The rest is simple as it can be. Will the surly (and entirely ethnic) crew leave these dumb white people to the deaths they went halfway around the world to find for themselves? Will Cap’n Drunk McRapist betray everyone out of his own unenlightened self-interest? Will the man in the ape costume (legendary Western/man-in-ape-costume actor Ray “Crash” Corrigan) have a fight with one of the stiffly staggering tyranosaurs near the end of the picture? Indeed, yes – and it’ll take barely thirty seconds for the ape (credited only as a “monster,” because it’s not like this is some obvious King Kong rip-off or anything) to rip the dinosaur’s throat out.

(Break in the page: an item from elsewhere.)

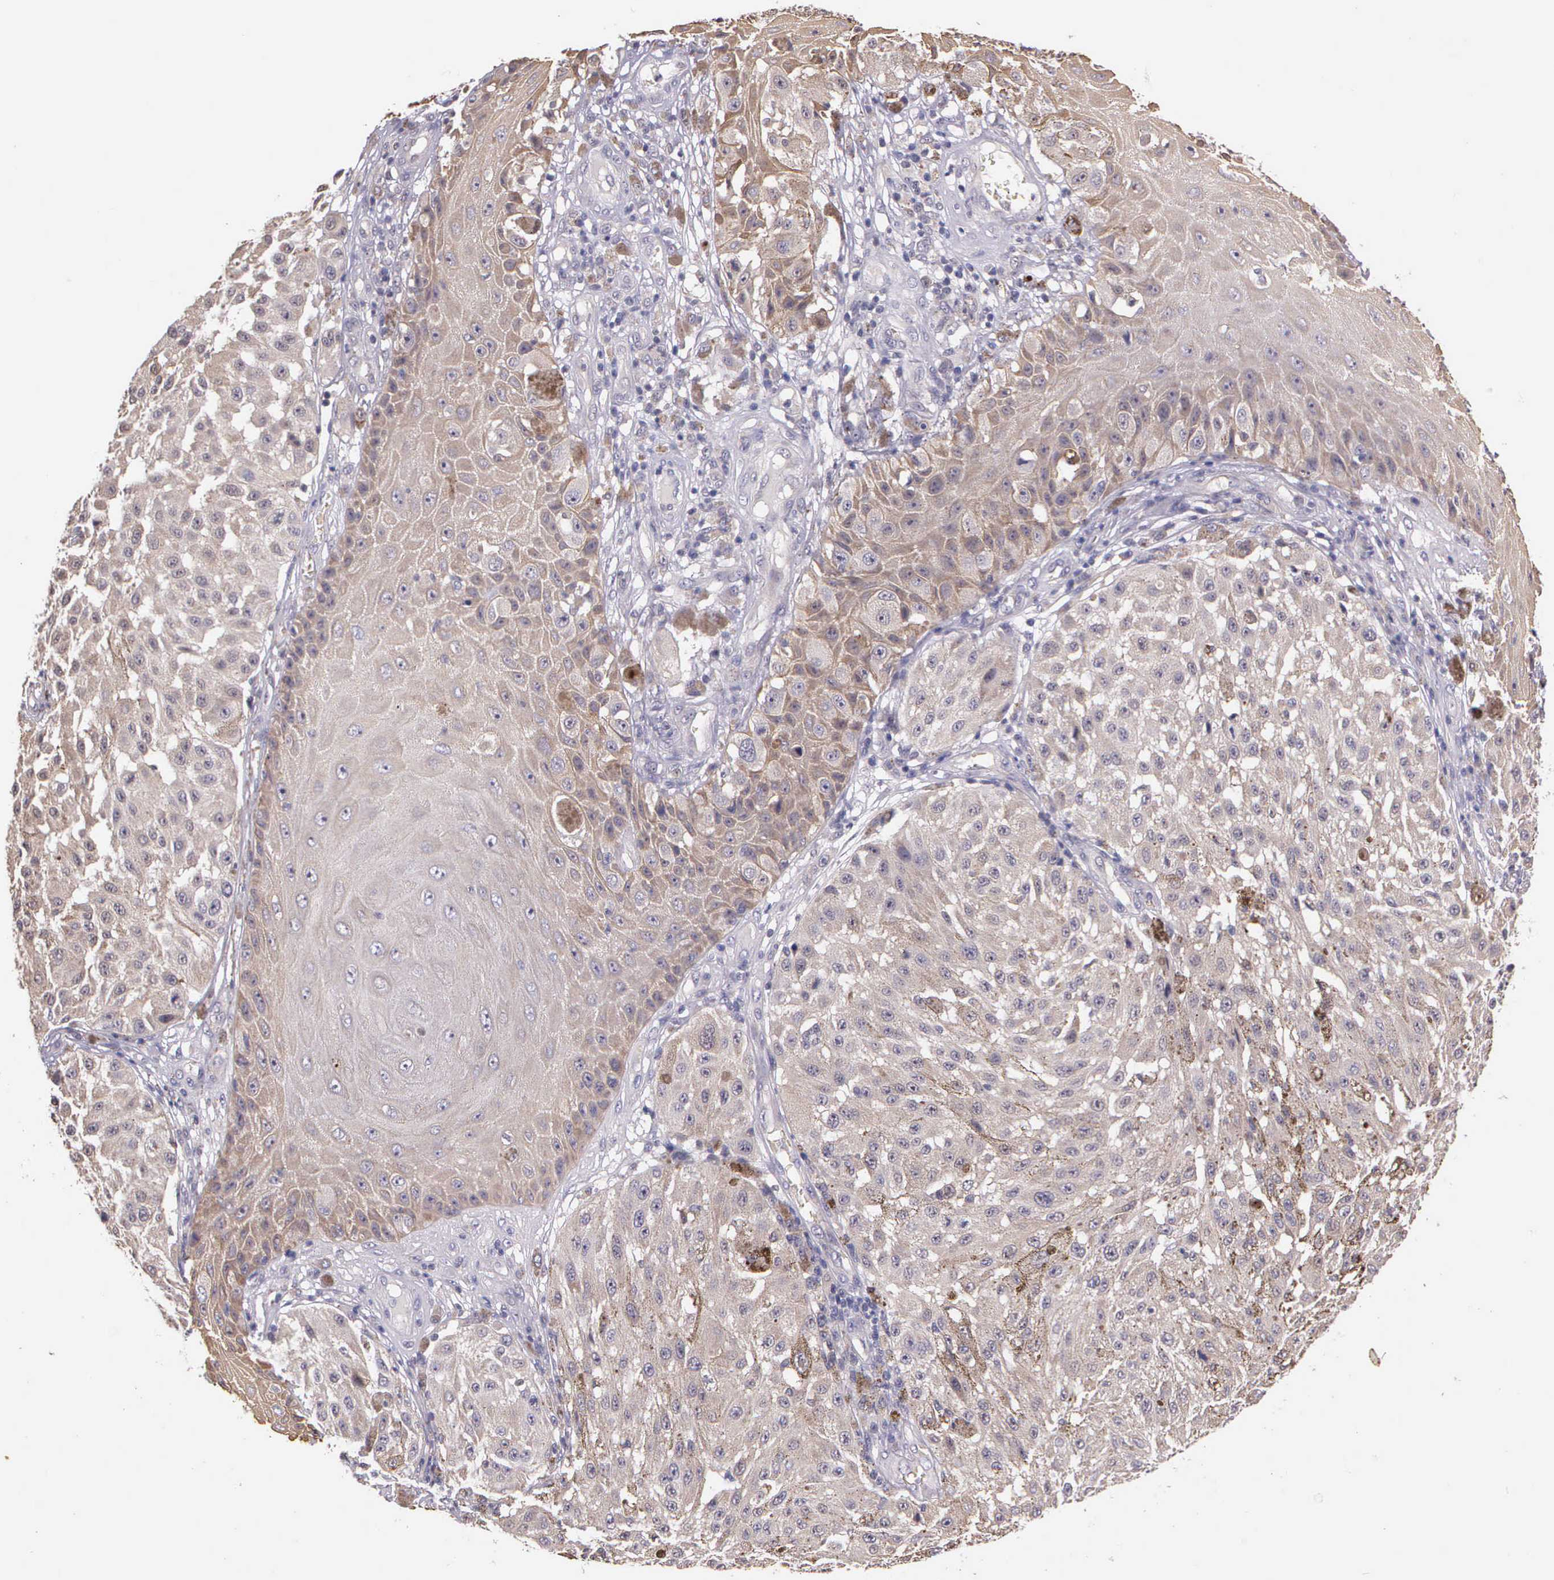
{"staining": {"intensity": "negative", "quantity": "none", "location": "none"}, "tissue": "melanoma", "cell_type": "Tumor cells", "image_type": "cancer", "snomed": [{"axis": "morphology", "description": "Malignant melanoma, NOS"}, {"axis": "topography", "description": "Skin"}], "caption": "Immunohistochemistry histopathology image of neoplastic tissue: malignant melanoma stained with DAB (3,3'-diaminobenzidine) displays no significant protein expression in tumor cells.", "gene": "IGBP1", "patient": {"sex": "female", "age": 64}}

That climactic battle’s about the only time this picture’s color came in handy, or justified what was surely this movie’s biggest expense. Before three-strip Technicolor dropped in price, there was Cinecolor: you load your camera with one strip of panchromatic (what we now think of as “normal”) film and one strip that’s dyed red. Shoot as normal. In the finished product, anything with a hint of red in it (but especially human flesh) will look beautifully true to life at the cost of pushing your greens toward True Black, as the foliage in this “jungle” shows. So when neon-red blood started decorating the end of the ape’s snout I perked up more than at any point in the previous hour and ten minutes. For a second, I thought I was watching an early Sam Raimi film. For a second, I thought I was watching something worth my time. Turns out that was just a passing fancy brought on by desperation. Or maybe “jungle fever.” Honestly, guys, I’m still not terribly clear on what “jungle fever” even is…
Whatever it might be, Unknown Island is a fever dream of wasted talent and potential. There’s nothing wrong with this set up – “civilized” people go to a wild place and get their asses handed to them – or the retrograde species of “twist” this movie offers by having all the “civilized” people hate, fear, despise, or just plain not like each other. You could do a lot with that set-up alone. Add dinosaurs and possibilities expand geometrically. But Unknown Island ignores most of those, the way it ignored what made Original Recipe King Kong such a success. It wasn’t just the dinosaurs, or the giant ape – it was the fact they interacted with human beings, adding scope and scale to what could’ve easily become a claustrophobic chamber drama coincidentally set outside, among dinosaurs.
If you’re a fan of that, or Richard Denning, or “Crash” Corrigan’s man-in-ape-suit work, Unknown Island will give you something to laugh at and/or be mystified by for seventy-two minutes. If not, skip forward to the next Lost World movie. Or you could just watch King Kong again. Even 1975’s (Italian Seasoned) King Kong is a better way to satisfy your craving for Adventure.